Just Who Has the Itching Ears?

I know the topic of salvation raises concern like no other because it hits at something foundational to our Christian faith and what we believe gives us a right to call ourselves Children of God.

Recently someone I only slightly knew from my old neighborhood growing up but with whom I’ve come to admire and respect after connecting on FB wrote this on my blog after reading my blog post on Salvation by Being Good:

James chapter three advises that “not many of you should become teachers..” To be certain of your findings is worrisome. “For the time will come when people will not put up with sound doctrine. Instead, to suit their own desires, they will gather around them a great number of teachers to say what their itching ears want to hear.” 2 Timothy 4:3

But here’s the thing. We have to consider that it’s quite possible, or even quite likely, that for the last 2000 years Christian thought has progressed to a point where any true representation of God as a God who loves his children enough to overlook their sins without them even asking – like most any father does with his children – seems “too good to be true”, because we have been so accustomed to accepting a belief about God that makes him to not have even as much grace and compassion as your typical human father?

We must consider that when Paul warned his audience about having itching ears that that sword cuts in both directions.
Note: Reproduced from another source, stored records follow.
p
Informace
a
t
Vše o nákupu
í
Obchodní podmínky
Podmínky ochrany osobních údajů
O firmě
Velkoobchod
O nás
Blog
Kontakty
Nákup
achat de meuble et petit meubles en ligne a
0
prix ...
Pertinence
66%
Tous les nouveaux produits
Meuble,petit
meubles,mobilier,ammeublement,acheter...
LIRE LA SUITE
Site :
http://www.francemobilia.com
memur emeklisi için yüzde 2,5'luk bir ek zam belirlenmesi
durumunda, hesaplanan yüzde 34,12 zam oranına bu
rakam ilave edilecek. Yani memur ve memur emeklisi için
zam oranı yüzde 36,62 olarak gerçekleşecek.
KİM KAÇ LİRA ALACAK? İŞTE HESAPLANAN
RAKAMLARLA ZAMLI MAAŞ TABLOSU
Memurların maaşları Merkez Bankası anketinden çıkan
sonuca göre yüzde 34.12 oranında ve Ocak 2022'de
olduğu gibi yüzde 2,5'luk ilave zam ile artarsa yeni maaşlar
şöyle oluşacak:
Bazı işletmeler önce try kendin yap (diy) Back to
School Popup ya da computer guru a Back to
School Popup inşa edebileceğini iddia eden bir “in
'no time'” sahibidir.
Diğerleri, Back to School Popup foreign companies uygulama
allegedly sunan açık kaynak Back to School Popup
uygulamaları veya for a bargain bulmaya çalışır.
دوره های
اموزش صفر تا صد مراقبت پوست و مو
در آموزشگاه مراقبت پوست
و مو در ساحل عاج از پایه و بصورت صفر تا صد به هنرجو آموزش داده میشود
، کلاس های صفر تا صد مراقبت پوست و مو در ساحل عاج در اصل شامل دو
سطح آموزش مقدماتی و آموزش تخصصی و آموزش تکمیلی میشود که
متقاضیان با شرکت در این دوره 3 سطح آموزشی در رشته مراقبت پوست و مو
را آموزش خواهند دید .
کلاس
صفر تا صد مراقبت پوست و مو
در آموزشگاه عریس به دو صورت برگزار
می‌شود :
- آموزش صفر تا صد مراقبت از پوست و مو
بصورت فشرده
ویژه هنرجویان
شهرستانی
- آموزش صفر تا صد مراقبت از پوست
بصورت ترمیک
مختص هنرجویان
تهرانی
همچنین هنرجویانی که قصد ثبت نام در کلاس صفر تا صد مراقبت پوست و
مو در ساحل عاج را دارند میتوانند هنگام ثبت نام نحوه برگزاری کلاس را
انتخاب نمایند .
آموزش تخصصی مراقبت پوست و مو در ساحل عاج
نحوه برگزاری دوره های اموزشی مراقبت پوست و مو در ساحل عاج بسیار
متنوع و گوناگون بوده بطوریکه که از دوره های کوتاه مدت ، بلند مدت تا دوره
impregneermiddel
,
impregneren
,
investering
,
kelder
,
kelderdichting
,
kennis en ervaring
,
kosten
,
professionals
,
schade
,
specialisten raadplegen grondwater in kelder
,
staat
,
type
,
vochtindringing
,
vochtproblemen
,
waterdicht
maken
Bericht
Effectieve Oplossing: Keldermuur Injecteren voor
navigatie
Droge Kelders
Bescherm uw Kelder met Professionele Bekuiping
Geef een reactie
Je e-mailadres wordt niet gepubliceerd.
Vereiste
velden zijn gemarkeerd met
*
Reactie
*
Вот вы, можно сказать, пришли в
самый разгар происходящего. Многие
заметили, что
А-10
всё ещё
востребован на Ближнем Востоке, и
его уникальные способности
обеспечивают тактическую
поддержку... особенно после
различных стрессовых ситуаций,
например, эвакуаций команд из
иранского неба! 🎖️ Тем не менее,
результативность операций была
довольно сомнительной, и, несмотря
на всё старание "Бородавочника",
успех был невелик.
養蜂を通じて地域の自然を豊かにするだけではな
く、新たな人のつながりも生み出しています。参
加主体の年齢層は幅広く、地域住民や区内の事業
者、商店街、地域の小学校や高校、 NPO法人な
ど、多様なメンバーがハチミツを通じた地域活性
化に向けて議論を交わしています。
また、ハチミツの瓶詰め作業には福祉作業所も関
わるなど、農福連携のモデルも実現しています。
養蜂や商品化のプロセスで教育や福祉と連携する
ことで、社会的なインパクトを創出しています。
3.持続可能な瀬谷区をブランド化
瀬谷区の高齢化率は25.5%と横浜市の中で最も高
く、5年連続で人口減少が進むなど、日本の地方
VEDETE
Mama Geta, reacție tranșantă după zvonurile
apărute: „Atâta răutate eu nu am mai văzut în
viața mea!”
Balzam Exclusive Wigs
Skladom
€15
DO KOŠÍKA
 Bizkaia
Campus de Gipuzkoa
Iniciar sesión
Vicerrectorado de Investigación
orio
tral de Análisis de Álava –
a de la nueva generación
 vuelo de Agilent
That is, it’s been the dark side of human nature that actually WANTS to believe we are OK with God because of our Christian belief while those who don’t agree are on God’s bad side. Can you see a human tendency toward elitism or favoratism? And it is exactly THAT tendency that James is addressing by warning about those who gather the masses by giving them what they want to hear, rather than a message that says “God is better than human fathers”? I contend that those masses with itching ears are the ones who go to church to hear their pastor tell them of all the benefits they have as believers in Christ, and how they need to get the word out to others who aren’t members of this exclusive tribe we call Christianity.

I wonder if it’s even possible to preach the love of God without being accused of pandering to itching ears. The bar of the nature of God has been set so low – in no small part to the influence of Calvinism – that it takes only a small portion of belief that God loves this human race to be over the top.